The Department of Innovation, Science, Energy and Resources (DISER) has given the IPA-Deakin SME Research Centre $2.24 million in funding for its “Supporting Small Business Advisors for Better Mental Health” project that will train 5000 accountants by 2022.

This project builds on last year’s $1 million grant through the National Health and Medical Research Council for the development of materials for mental health training. The new grant will allow for the roll out of these materials, to be implemented in collaboration between the professional accounting bodies, Deakin University, Beyond Blue, Mental Health First Aid Australia and Worksafe Victoria.

A 2020 study commissioned by DISER revealed that the main factor contributing to an SME owner’s stress is related to financial issues and the impact of those stresses on family and personal life.

“The Government is making record investments in mental health services and support with expenditure estimated to be $5.7 billion this year alone,” Federal Minister for Employment, Skills, Small and Family Business Senator Michaella Cash said.

“Small and family business are the lifeblood of our communities and the backbone of our economy, so it is crucial that they emerge from the pandemic in the best financial and emotional shape possible,” Senator Cash added. “We have committed $7 million to the BusinessBalance program, including $2.24 million in Deakin University and other stakeholders to train more than 4000 accountants in mental health first aid to support their critical small-business networks.”

Welcoming the grant, Deakin Vice-Chancellor Professor Iain Martin said, “This crucial Federal Government grant will help fund the rollout of a sector-wide continuous professional development program for accountants and will be delivered by Australia’s three accounting professional bodies.”

“The program will upskill accountants to provide mental health first aid to their small-medium enterprise clients,” Vice-Chancellor Martin added. “The project also provides an important avenue for the early identification, management, or prevention of various mental health conditions.”

And IPA CEO Andrew Conway said, “Our combined research grant funding of over $3.24m through the Centre and insights gained through our members and the small-business community highlight the significant challenges that SME owners are currently facing due to the COVID-19 pandemic.”

“By upskilling accountants, we believe there will be tremendous positive outcomes in supporting SME owners and ensuring they get the professional help as required,” Conway added. “They are not there to play the role of professional health clinician, but they can be better equipped to point their SME client in that direction when required.”

CPA Australia CEO Andrew Hunter stressed that the project comes at a critical time for the accounting profession.

“Mental health is a whole of industry issue and, more so than ever before, needs a collective approach which supports all our members,” Hunter said. “By training accountants to provide mental health support to their tens of thousands of small and medium business clients, we will have a larger societal impact.”

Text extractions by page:
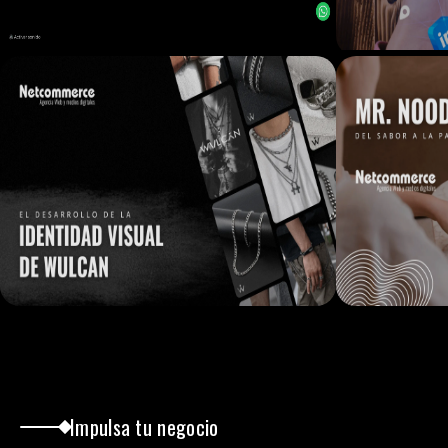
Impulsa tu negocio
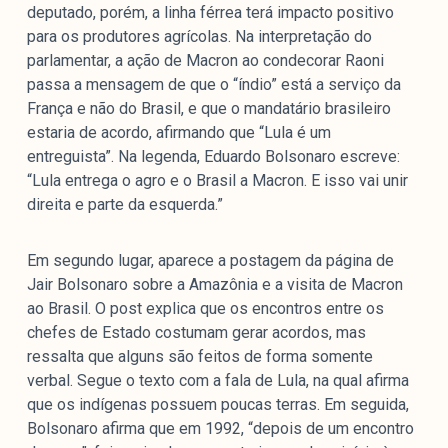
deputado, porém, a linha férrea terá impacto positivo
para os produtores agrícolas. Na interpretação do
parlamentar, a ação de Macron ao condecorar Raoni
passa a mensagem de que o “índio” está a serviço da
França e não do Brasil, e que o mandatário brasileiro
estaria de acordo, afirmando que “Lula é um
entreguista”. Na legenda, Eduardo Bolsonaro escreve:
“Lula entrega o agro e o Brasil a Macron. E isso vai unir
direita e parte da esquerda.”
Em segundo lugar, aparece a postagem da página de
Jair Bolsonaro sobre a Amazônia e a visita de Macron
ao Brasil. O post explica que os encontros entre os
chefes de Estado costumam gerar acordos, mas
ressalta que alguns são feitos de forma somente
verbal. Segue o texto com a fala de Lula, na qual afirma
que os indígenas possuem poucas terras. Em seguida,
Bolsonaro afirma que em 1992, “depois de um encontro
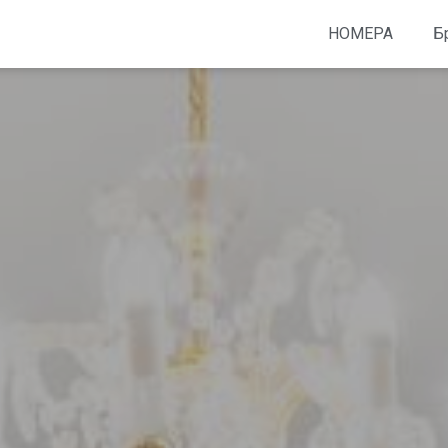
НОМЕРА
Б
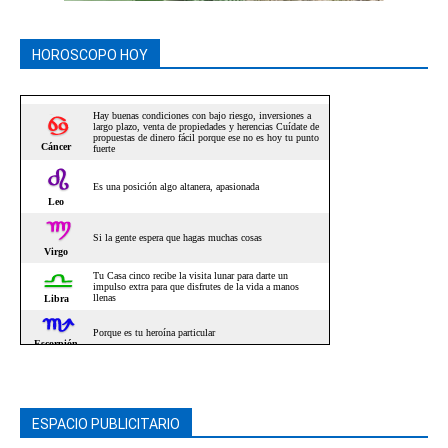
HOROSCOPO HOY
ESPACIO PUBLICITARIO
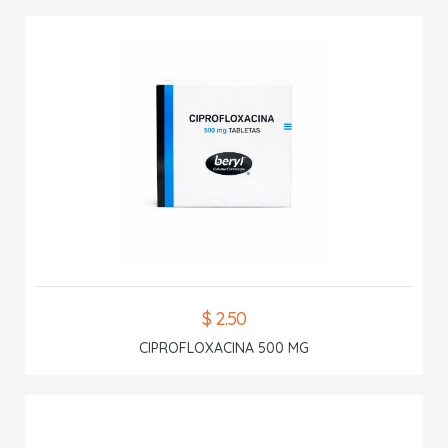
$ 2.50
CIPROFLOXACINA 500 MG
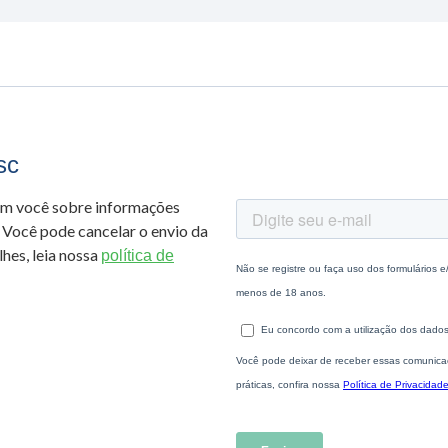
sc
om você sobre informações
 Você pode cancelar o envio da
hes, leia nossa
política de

...

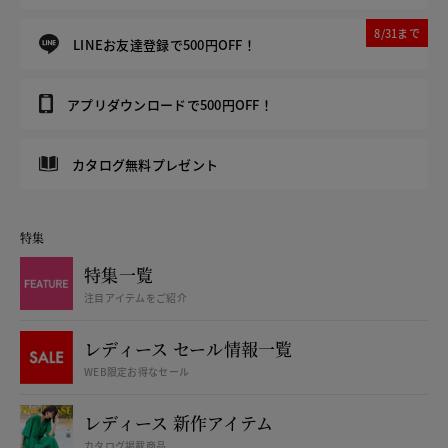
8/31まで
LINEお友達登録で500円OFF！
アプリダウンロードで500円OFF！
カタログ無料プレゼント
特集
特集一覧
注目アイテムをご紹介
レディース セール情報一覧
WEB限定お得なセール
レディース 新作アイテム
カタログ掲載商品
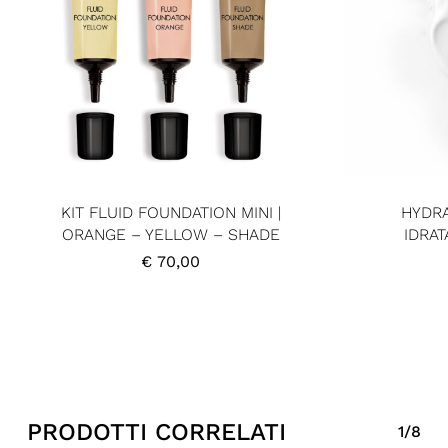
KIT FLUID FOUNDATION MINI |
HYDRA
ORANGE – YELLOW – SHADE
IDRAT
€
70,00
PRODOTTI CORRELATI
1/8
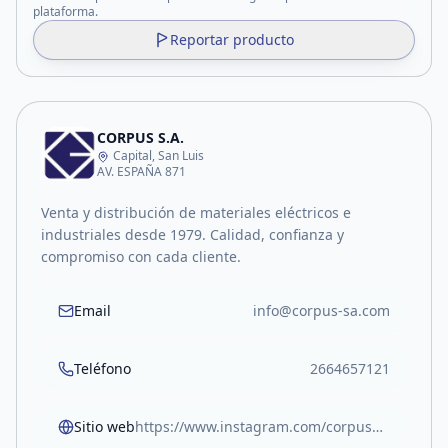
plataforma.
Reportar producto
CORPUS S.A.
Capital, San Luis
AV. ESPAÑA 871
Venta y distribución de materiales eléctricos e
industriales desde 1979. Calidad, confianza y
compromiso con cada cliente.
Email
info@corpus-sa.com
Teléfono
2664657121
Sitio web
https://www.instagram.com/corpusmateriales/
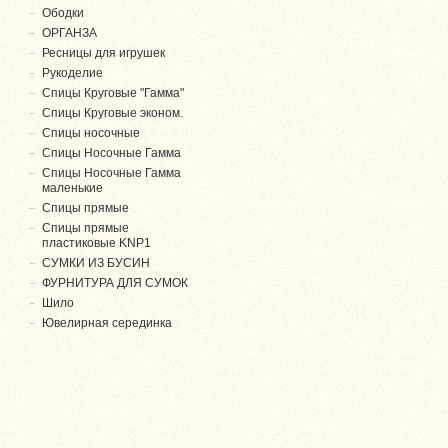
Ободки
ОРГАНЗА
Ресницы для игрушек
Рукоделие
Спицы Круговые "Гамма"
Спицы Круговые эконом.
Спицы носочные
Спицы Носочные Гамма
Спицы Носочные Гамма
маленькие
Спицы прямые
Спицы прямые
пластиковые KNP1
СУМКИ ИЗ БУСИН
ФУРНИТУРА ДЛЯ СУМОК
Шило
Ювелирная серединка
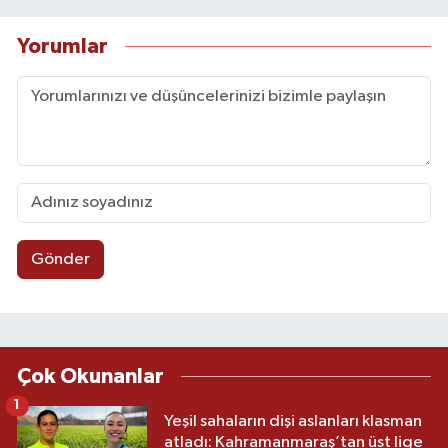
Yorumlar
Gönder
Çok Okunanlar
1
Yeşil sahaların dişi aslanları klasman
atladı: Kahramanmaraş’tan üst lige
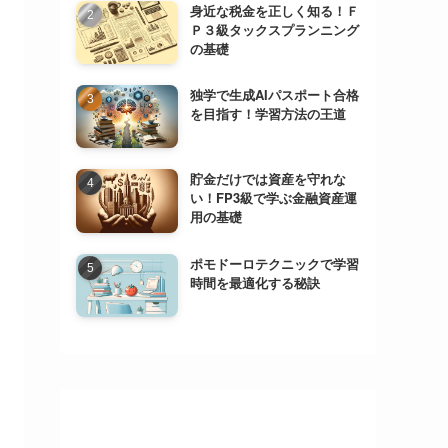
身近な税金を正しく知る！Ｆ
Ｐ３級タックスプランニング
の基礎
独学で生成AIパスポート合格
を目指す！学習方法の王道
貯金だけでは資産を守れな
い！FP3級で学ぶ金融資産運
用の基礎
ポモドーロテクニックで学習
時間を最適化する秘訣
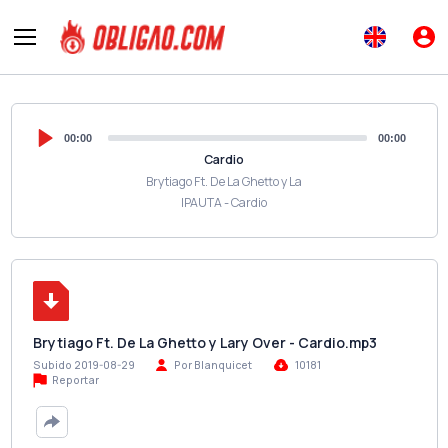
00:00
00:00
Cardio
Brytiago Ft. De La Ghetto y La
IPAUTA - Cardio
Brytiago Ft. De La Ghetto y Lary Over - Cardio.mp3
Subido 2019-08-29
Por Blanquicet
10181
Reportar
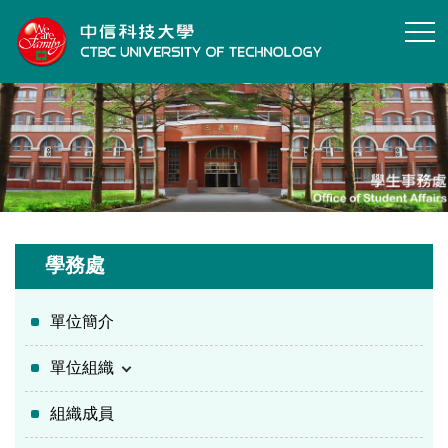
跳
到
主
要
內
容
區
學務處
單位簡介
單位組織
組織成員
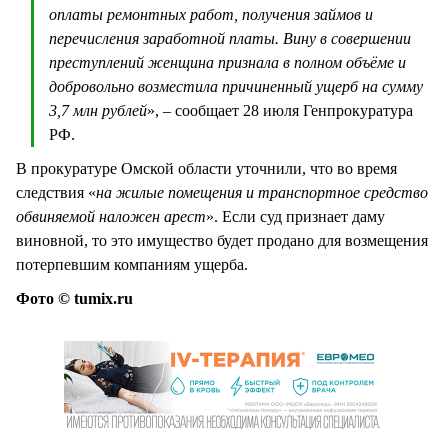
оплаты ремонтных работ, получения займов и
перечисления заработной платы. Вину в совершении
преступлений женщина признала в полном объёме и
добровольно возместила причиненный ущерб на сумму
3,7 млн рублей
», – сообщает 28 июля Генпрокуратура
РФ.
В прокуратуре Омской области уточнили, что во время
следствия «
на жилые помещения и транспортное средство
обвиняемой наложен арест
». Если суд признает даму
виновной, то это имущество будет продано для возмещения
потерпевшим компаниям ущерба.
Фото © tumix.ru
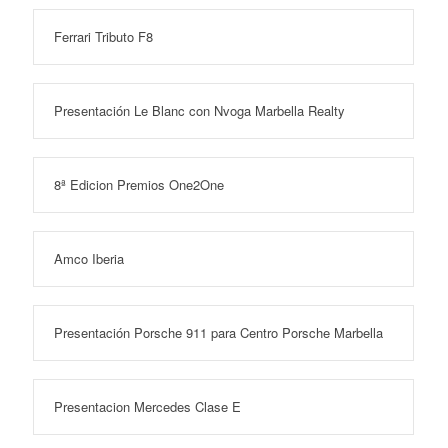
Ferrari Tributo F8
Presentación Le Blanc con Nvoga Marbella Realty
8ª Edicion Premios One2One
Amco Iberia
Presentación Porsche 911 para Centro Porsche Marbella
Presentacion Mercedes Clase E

PROBLEM TO SOLVE = Please quote the article on the accountant mental health grant word for word, everything from "The Department of" down to "and personal life.". These records come from a separate source unrelated to the text.

RESPONSE TO THE TASK =
The Department of Innovation, Science, Energy and Resources (DISER) has given the IPA-Deakin SME Research Centre $2.24 million in funding for its “Supporting Small Business Advisors for Better Mental Health” project that will train 5000 accountants by 2022.

This project builds on last year’s $1 million grant through the National Health and Medical Research Council for the development of materials for mental health training. The new grant will allow for the roll out of these materials, to be implemented in collaboration between the professional accounting bodies, Deakin University, Beyond Blue, Mental Health First Aid Australia and Worksafe Victoria.

A 2020 study commissioned by DISER revealed that the main factor contributing to an SME owner’s stress is related to financial issues and the impact of those stresses on family and personal life.